::: DATA :::
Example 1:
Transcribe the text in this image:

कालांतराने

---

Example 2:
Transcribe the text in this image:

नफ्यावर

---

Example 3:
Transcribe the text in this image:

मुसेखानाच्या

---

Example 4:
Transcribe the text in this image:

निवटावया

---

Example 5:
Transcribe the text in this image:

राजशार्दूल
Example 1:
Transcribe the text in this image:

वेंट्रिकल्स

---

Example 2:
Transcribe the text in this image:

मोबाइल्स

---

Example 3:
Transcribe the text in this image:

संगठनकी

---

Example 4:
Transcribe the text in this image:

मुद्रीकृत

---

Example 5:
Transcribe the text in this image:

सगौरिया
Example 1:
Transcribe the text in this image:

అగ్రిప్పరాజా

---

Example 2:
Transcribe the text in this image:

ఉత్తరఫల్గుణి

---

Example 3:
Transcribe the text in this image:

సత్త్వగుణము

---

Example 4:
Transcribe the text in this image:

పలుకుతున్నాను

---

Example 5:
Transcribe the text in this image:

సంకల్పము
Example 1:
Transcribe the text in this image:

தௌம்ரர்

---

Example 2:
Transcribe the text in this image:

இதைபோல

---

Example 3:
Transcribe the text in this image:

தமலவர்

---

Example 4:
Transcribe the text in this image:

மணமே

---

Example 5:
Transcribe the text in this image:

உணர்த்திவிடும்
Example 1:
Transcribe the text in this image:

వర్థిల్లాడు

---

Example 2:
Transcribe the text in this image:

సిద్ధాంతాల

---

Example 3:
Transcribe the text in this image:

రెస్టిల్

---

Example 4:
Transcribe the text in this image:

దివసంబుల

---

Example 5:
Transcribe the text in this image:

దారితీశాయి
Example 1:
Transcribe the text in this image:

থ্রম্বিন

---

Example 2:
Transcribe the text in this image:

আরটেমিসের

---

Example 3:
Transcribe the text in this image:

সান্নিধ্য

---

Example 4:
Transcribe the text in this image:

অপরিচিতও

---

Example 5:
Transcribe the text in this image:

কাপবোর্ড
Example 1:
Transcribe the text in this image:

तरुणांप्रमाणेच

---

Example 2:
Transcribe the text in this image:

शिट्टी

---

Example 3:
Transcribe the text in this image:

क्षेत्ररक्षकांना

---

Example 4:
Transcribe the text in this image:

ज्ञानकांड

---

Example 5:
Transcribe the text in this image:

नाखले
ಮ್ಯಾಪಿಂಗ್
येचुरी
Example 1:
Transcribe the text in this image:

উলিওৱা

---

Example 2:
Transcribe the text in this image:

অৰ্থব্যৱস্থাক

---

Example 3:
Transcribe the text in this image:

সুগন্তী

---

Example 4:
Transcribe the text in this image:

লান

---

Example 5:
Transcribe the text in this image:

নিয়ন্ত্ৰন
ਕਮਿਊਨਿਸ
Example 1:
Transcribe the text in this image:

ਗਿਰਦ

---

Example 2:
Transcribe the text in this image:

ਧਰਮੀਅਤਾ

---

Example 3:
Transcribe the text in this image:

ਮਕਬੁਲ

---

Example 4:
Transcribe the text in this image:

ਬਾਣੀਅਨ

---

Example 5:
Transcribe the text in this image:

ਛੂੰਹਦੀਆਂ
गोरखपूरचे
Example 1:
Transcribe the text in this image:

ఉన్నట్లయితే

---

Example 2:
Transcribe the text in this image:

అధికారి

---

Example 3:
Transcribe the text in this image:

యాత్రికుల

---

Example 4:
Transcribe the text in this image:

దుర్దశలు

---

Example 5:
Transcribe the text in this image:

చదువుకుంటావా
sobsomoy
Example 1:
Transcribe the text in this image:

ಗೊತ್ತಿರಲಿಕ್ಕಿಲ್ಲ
:::
Write out each line of the data above again, exactly as given.

Example 1:
Transcribe the text in this image:

कालांतराने

---

Example 2:
Transcribe the text in this image:

नफ्यावर

---

Example 3:
Transcribe the text in this image:

मुसेखानाच्या

---

Example 4:
Transcribe the text in this image:

निवटावया

---

Example 5:
Transcribe the text in this image:

राजशार्दूल
Example 1:
Transcribe the text in this image:

वेंट्रिकल्स

---

Example 2:
Transcribe the text in this image:

मोबाइल्स

---

Example 3:
Transcribe the text in this image:

संगठनकी

---

Example 4:
Transcribe the text in this image:

मुद्रीकृत

---

Example 5:
Transcribe the text in this image:

सगौरिया
Example 1:
Transcribe the text in this image:

అగ్రిప్పరాజా

---

Example 2:
Transcribe the text in this image:

ఉత్తరఫల్గుణి

---

Example 3:
Transcribe the text in this image:

సత్త్వగుణము

---

Example 4:
Transcribe the text in this image:

పలుకుతున్నాను

---

Example 5:
Transcribe the text in this image:

సంకల్పము
Example 1:
Transcribe the text in this image:

தௌம்ரர்

---

Example 2:
Transcribe the text in this image:

இதைபோல

---

Example 3:
Transcribe the text in this image:

தமலவர்

---

Example 4:
Transcribe the text in this image:

மணமே

---

Example 5:
Transcribe the text in this image:

உணர்த்திவிடும்
Example 1:
Transcribe the text in this image:

వర్థిల్లాడు

---

Example 2:
Transcribe the text in this image:

సిద్ధాంతాల

---

Example 3:
Transcribe the text in this image:

రెస్టిల్

---

Example 4:
Transcribe the text in this image:

దివసంబుల

---

Example 5:
Transcribe the text in this image:

దారితీశాయి
Example 1:
Transcribe the text in this image:

থ্রম্বিন

---

Example 2:
Transcribe the text in this image:

আরটেমিসের

---

Example 3:
Transcribe the text in this image:

সান্নিধ্য

---

Example 4:
Transcribe the text in this image:

অপরিচিতও

---

Example 5:
Transcribe the text in this image:

কাপবোর্ড
Example 1:
Transcribe the text in this image:

तरुणांप्रमाणेच

---

Example 2:
Transcribe the text in this image:

शिट्टी

---

Example 3:
Transcribe the text in this image:

क्षेत्ररक्षकांना

---

Example 4:
Transcribe the text in this image:

ज्ञानकांड

---

Example 5:
Transcribe the text in this image:

नाखले
ಮ್ಯಾಪಿಂಗ್
येचुरी
Example 1:
Transcribe the text in this image:

উলিওৱা

---

Example 2:
Transcribe the text in this image:

অৰ্থব্যৱস্থাক

---

Example 3:
Transcribe the text in this image:

সুগন্তী

---

Example 4:
Transcribe the text in this image:

লান

---

Example 5:
Transcribe the text in this image:

নিয়ন্ত্ৰন
ਕਮਿਊਨਿਸ
Example 1:
Transcribe the text in this image:

ਗਿਰਦ

---

Example 2:
Transcribe the text in this image:

ਧਰਮੀਅਤਾ

---

Example 3:
Transcribe the text in this image:

ਮਕਬੁਲ

---

Example 4:
Transcribe the text in this image:

ਬਾਣੀਅਨ

---

Example 5:
Transcribe the text in this image:

ਛੂੰਹਦੀਆਂ
गोरखपूरचे
Example 1:
Transcribe the text in this image:

ఉన్నట్లయితే

---

Example 2:
Transcribe the text in this image:

అధికారి

---

Example 3:
Transcribe the text in this image:

యాత్రికుల

---

Example 4:
Transcribe the text in this image:

దుర్దశలు

---

Example 5:
Transcribe the text in this image:

చదువుకుంటావా
sobsomoy
Example 1:
Transcribe the text in this image:

ಗೊತ್ತಿರಲಿಕ್ಕಿಲ್ಲ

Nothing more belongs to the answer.